◆ Work request ◆
Convert the rows below into a Markdown table with two columns, No. and Line. Number each non-blank line under No., give its text under Line, and leave out blank lines and the pictures.

──────

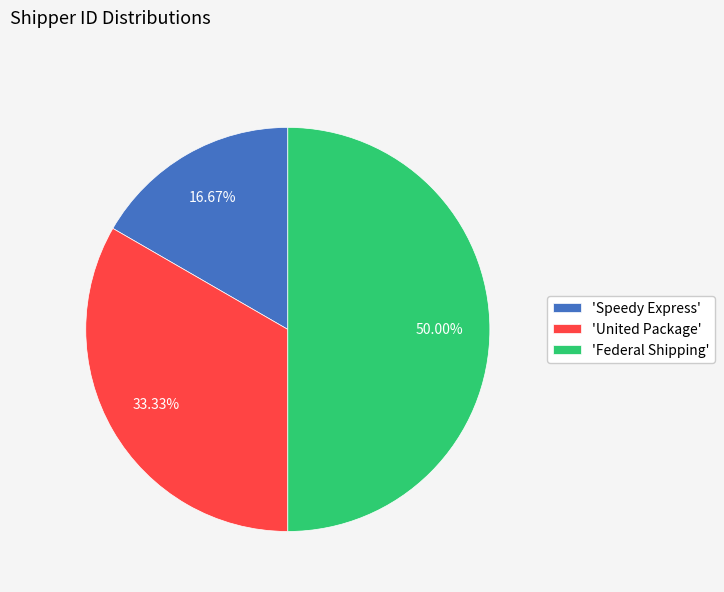

Which has a higher value, 'United Package' or 'Speedy Express'?

'United Package'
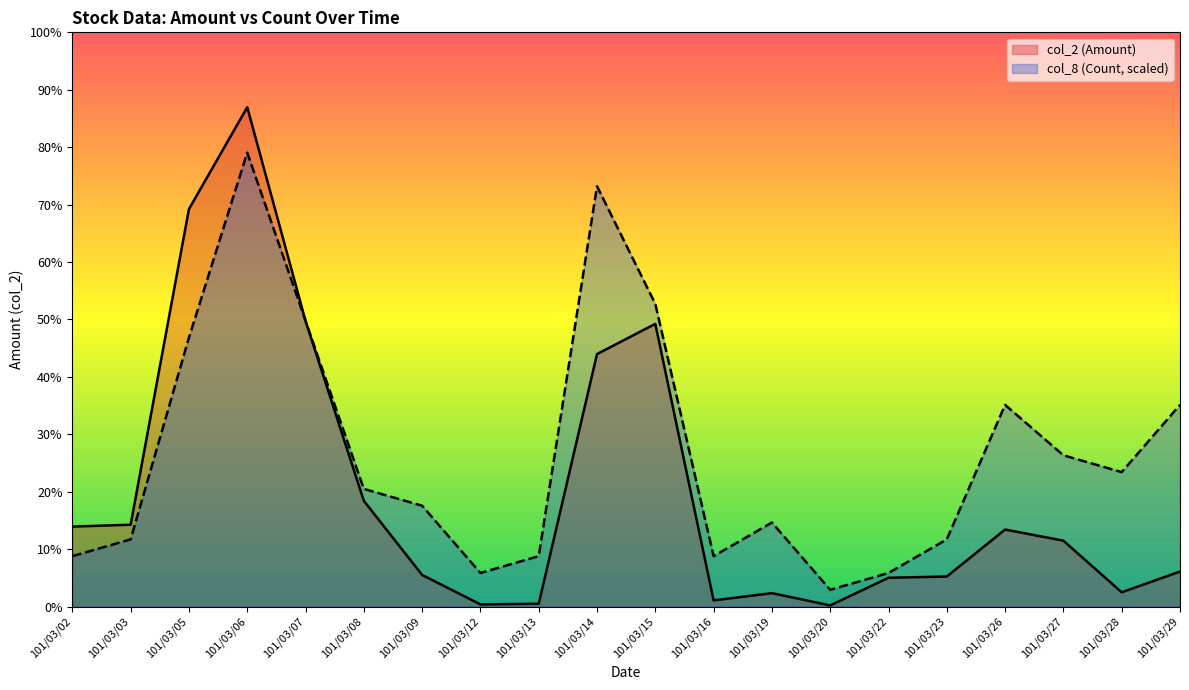

Reading right to left, transcribe all the data shown in this chart.

col_2 (Amount): 101/03/29=232490.0	101/03/28=95000.0	101/03/27=437300.0	101/03/26=511270.0	101/03/23=199560.0	101/03/22=191370.0	101/03/20=8000.0	101/03/19=89360.0	101/03/16=41270.0	101/03/15=1875560.0	101/03/14=1675160.0	101/03/13=19220.0	101/03/12=14580.0	101/03/09=210130.0	101/03/08=701700.0	101/03/07=1894930.0	101/03/06=3312370.0	101/03/05=2636690.0	101/03/03=543290.0	101/03/02=530640.0
col_8 (Count): 101/03/29=1338331.3	101/03/28=892220.9	101/03/27=1003748.5	101/03/26=1338331.3	101/03/23=446110.4	101/03/22=223055.2	101/03/20=111527.6	101/03/19=557638.0	101/03/16=334582.8	101/03/15=2007497.0	101/03/14=2788190.2	101/03/13=334582.8	101/03/12=223055.2	101/03/09=669165.7	101/03/08=780693.3	101/03/07=1895969.4	101/03/06=3011245.5	101/03/05=1784441.8	101/03/03=446110.4	101/03/02=334582.8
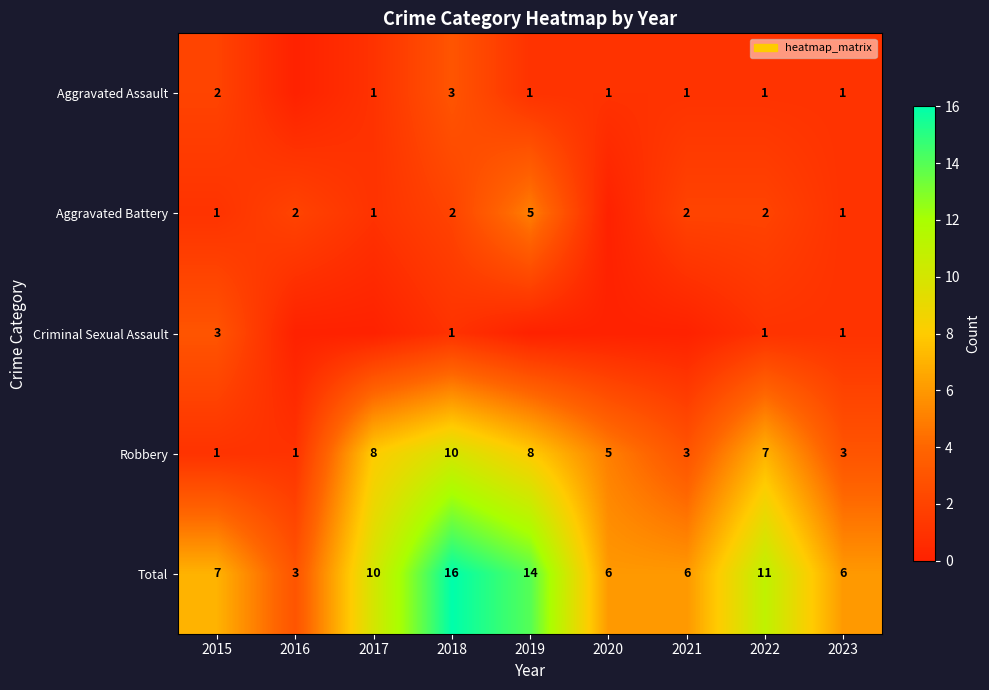

Count the number of data series in this chart.

5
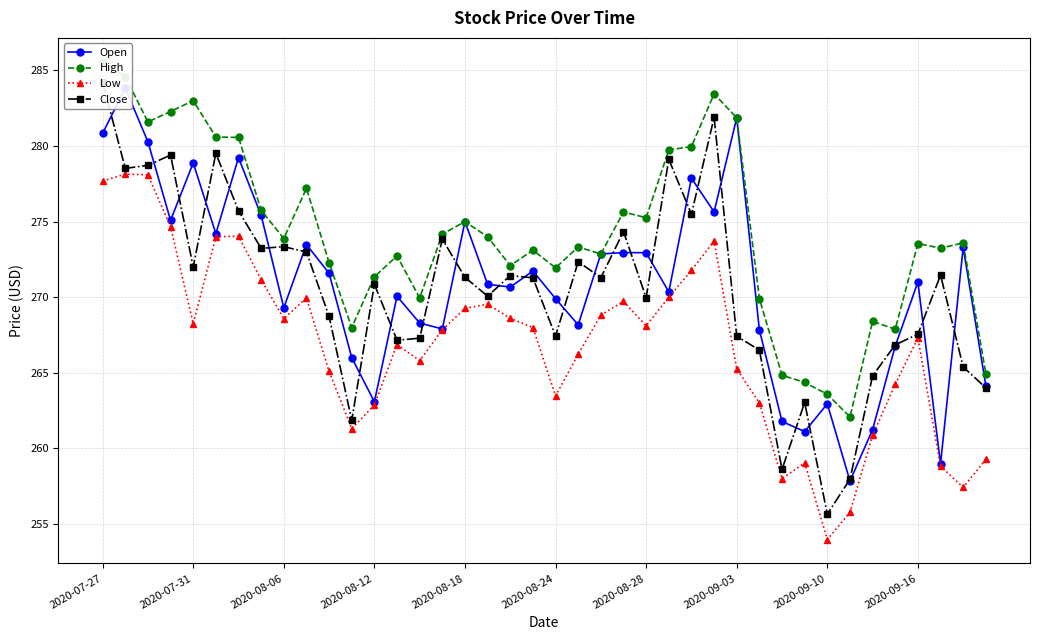

Where does the High series first go above 273?

2020-07-27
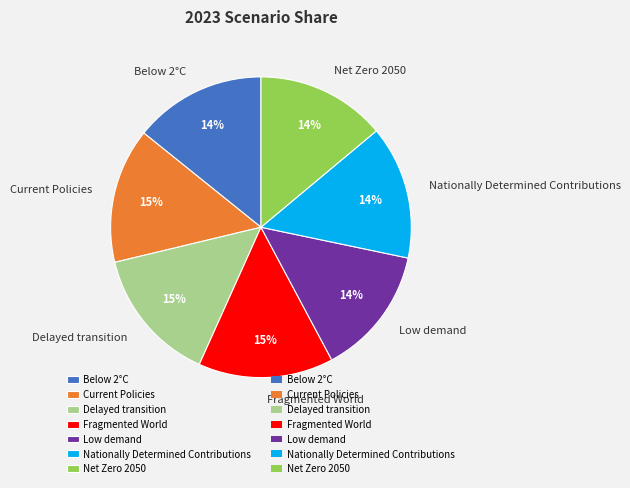

To the nearest percent, what is the average slice percentage?

14%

──────

◆ Written solution ◆
| No. | Line |
|---|---|
| 1 | Which has a higher value, 'United Package' or 'Speedy Express'? |
| 2 | 'United Package' |
| 3 | Reading right to left, transcribe all the data shown in this chart. |
| 4 | col_2 (Amount): 101/03/29=232490.0	101/03/28=95000.0	101/03/27=437300.0	101/03/26=511270.0	101/03/23=199560.0	101/03/22=191370.0	101/03/20=8000.0	101/03/19=89360.0	101/03/16=41270.0	101/03/15=1875560.0	101/03/14=1675160.0	101/03/13=19220.0	101/03/12=14580.0	101/03/09=210130.0	101/03/08=701700.0	101/03/07=1894930.0	101/03/06=3312370.0	101/03/05=2636690.0	101/03/03=543290.0	101/03/02=530640.0 |
| 5 | col_8 (Count): 101/03/29=1338331.3	101/03/28=892220.9	101/03/27=1003748.5	101/03/26=1338331.3	101/03/23=446110.4	101/03/22=223055.2	101/03/20=111527.6	101/03/19=557638.0	101/03/16=334582.8	101/03/15=2007497.0	101/03/14=2788190.2	101/03/13=334582.8	101/03/12=223055.2	101/03/09=669165.7	101/03/08=780693.3	101/03/07=1895969.4	101/03/06=3011245.5	101/03/05=1784441.8	101/03/03=446110.4	101/03/02=334582.8 |
| 6 | Count the number of data series in this chart. |
| 7 | 5 |
| 8 | Where does the High series first go above 273? |
| 9 | 2020-07-27 |
| 10 | To the nearest percent, what is the average slice percentage? |
| 11 | 14% |